Não é fácil reencontrar hoje, por entre as ruas e os prédios do Lumiar, os vestígios do que foi aquela zona de Lisboa há 100 ou há 200 anos. Mas é precisamente essa a proposta das visitas culturais da Lisbon Week, que arranca hoje e se prolonga até 2 de Abril: descobrir histórias e personagens de uma freguesia que é actualmente, em população, uma das maiores de Lisboa e que ainda está longe dos principais circuitos turísticos.
Houve um tempo em que o Lumiar era uma área de quintas pertencentes à nobreza que, com os seus solos muito férteis e abundância de água, assegurava uma produção agrícola importante para o abastecimento de Lisboa. Mas, para conhecermos o início da história, temos que recuar ainda mais no tempo, até ao século XIII, mais precisamente ao dia 2 de Abril de 1266, data da sua fundação.
Curiosamente, uma das mais antigas referências conhecida permanece hoje na toponímia: o Paço do Lumiar — uma das áreas mais bem preservadas da freguesia — vem do século XIV, quando D. Dinis, ao fazer a partilha dos bens do Mordomo-Mor do rei, o Conde de Barcelos, deixou ao seu filho bastardo (e genro do conde), D. Afonso Sanches, uma quinta e uma casa de campo, chamada Paços do Infante D. Afonso Saches, que mais tarde passou a ser apenas Paço do Lumiar.
Foi durante os séculos XVII e XVIII que o número de palácios se multiplicou naquela zona, que continuou a ter fortes características rurais até meados do século XX. De entre esses palácios, um dos que mais se destaca é o do Monteiro-Mor, onde actualmente se encontra o Museu do Traje, e que pertenceu ao Marquês de Angeja, D. Pedro José de Noronha Camões de Albuquerque Moniz e Sousa, presidente do Real Erário depois da queda em desgraça do Marquês de Pombal.

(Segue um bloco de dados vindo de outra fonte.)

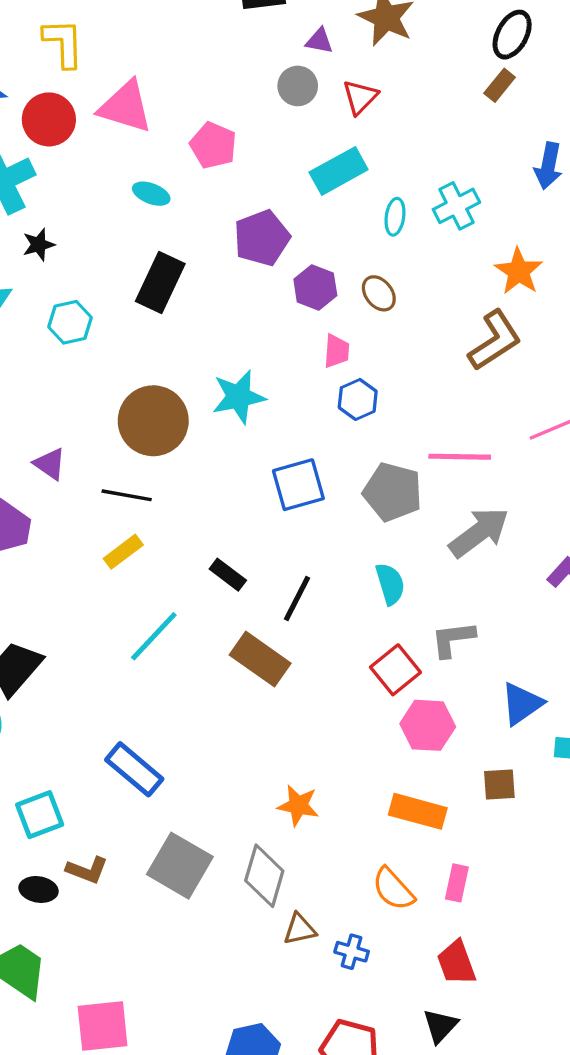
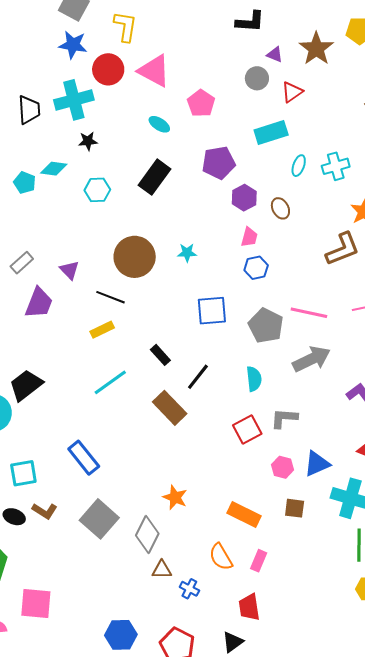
cyan star: (239, 397) -> (187, 253), size x0.6
pink hexagon: (428, 725) -> (283, 467), moved, size x0.7

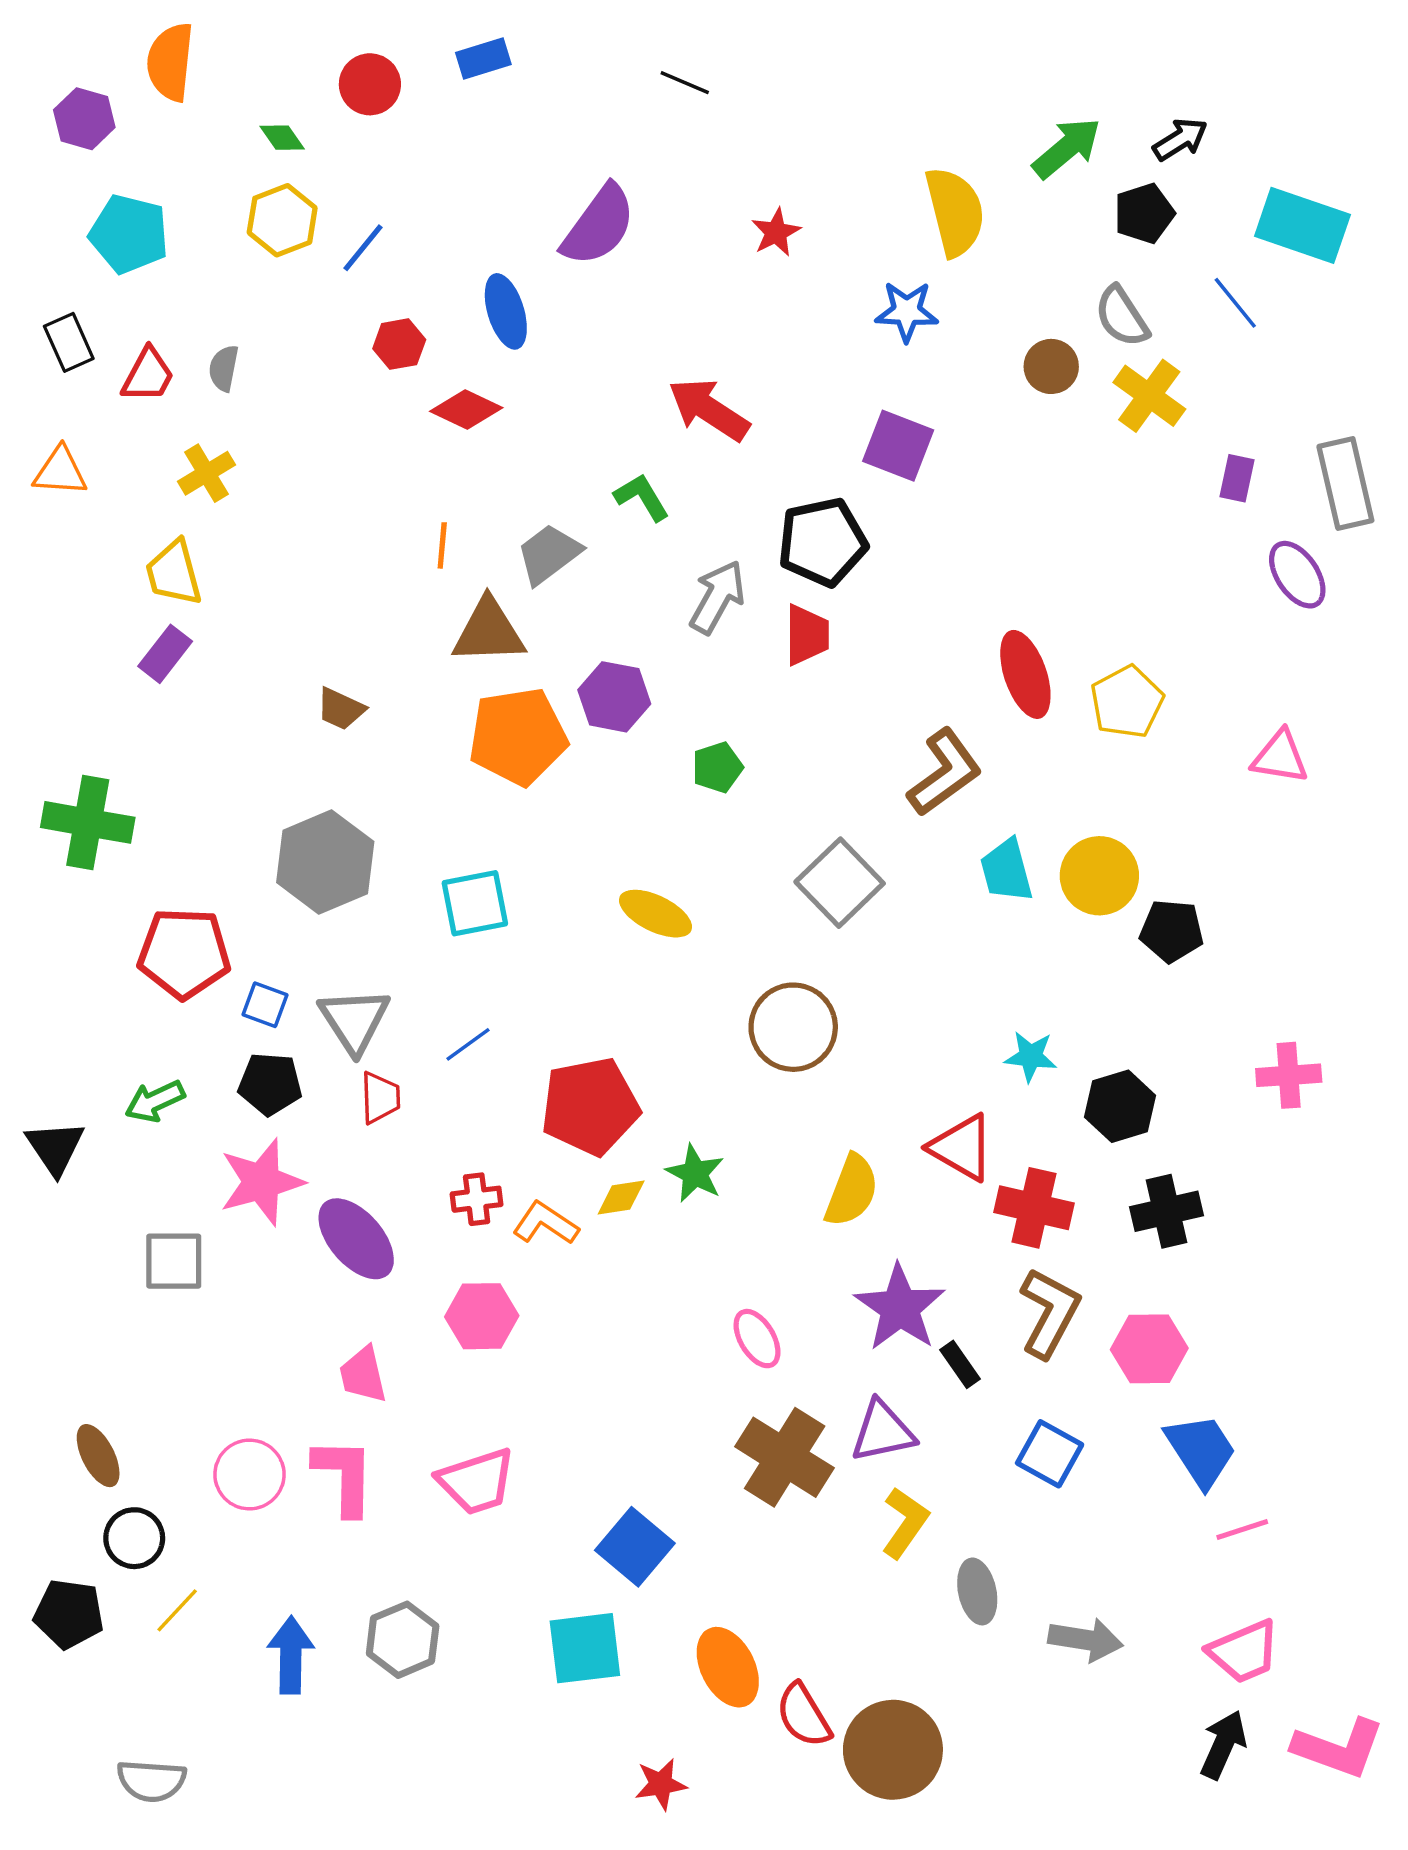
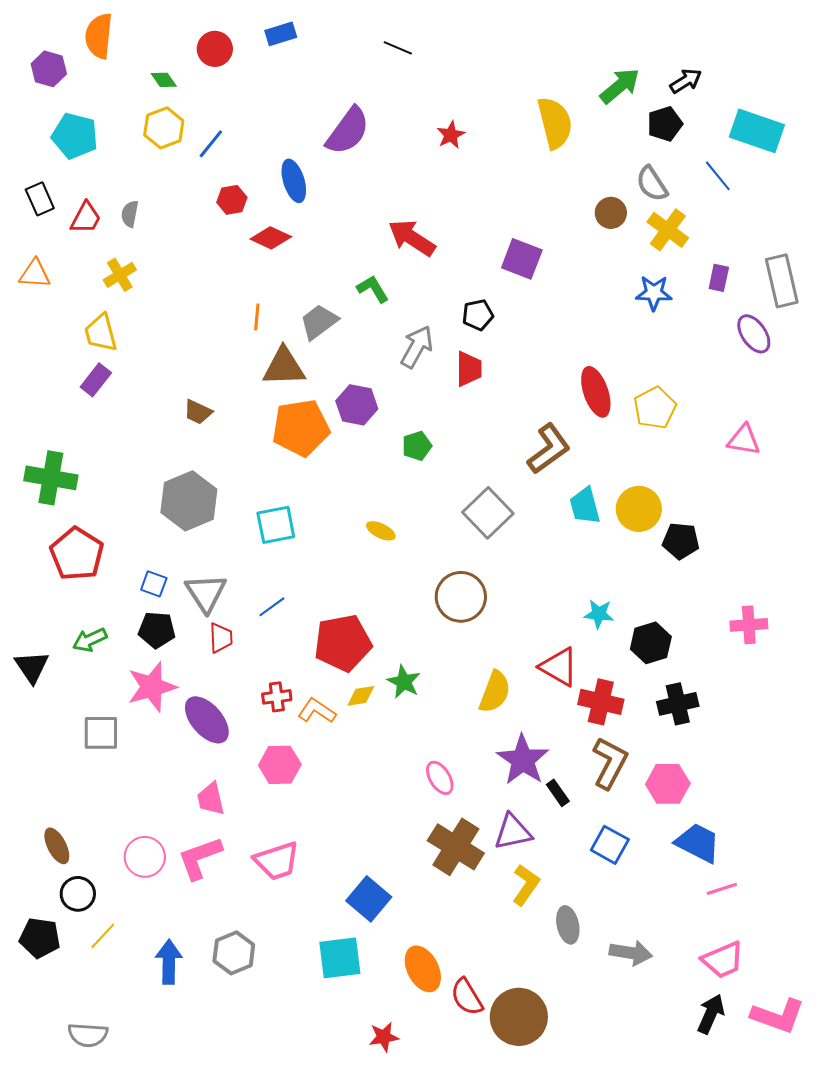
blue star: (907, 311) -> (654, 293), moved
black pentagon: (822, 542) -> (478, 315), size x0.6
yellow ellipse: (656, 914) -> (381, 531), size x0.7
red pentagon: (184, 953) -> (77, 554), moved, turned 30
blue trapezoid: (1201, 1450) -> (698, 843), turned -30
pink L-shape: (344, 1476) -> (200, 858), turned -111

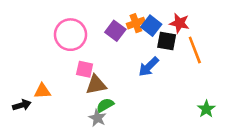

Comecemos por aí um breve passeio pelas histórias do Lumiar, a partir do que serão as visitas guiadas da Lisbon Week.
Parque do Monteiro-Mor
“Foi o Marquês de Angeja quem criou, no Lumiar, o primeiro jardim botânico da cidade”, conta o olissipógrafo José Sarmento de Matos, sublinhando, contudo, que nunca fez um estudo aprofundado sobre os palácios do Lumiar. “No século XVIII começa a surgir a ideia de fazer jardins e de as pessoas passearem em jardins. Começa-se a olhar a natureza de outra maneira.” A esse propósito, também o Marquês de Pombal tinha lançado uma moda entre os nobres: a criação de bichos-da-seda (e a consequente plantação de amoreiras) para que houvesse material suficiente para alimentar as fábricas de sedas.
A ajudar o Marquês de Angeja no seu jardim, criado em 1750, esteve o naturalista italiano Domenico Vandelli, acrescenta Inês Pais, a historiadora de arte que vai acompanhar as visitas da Lisbon Week. Apesar do seu papel no governo da nação, o Marquês de Angeja era um verdadeiro entusiasta do seu jardim, no qual introduziu espécies exóticas para Lisboa, e existe mesmo um retrato que o apresenta com um barrete na cabeça e sentado a uma mesa com espécies botânicas à frente.
Na primeira metade do século XIX, a quinta e o palácio Angeja — que ainda tem sinais de uma ocupação anterior — foram postos à venda e comprados pelo 1.º Duque de Palmela. “A duquesa de Palmela mandou vir um grande jardineiro que alterou várias coisas do jardim original”, relata Sarmento de Matos.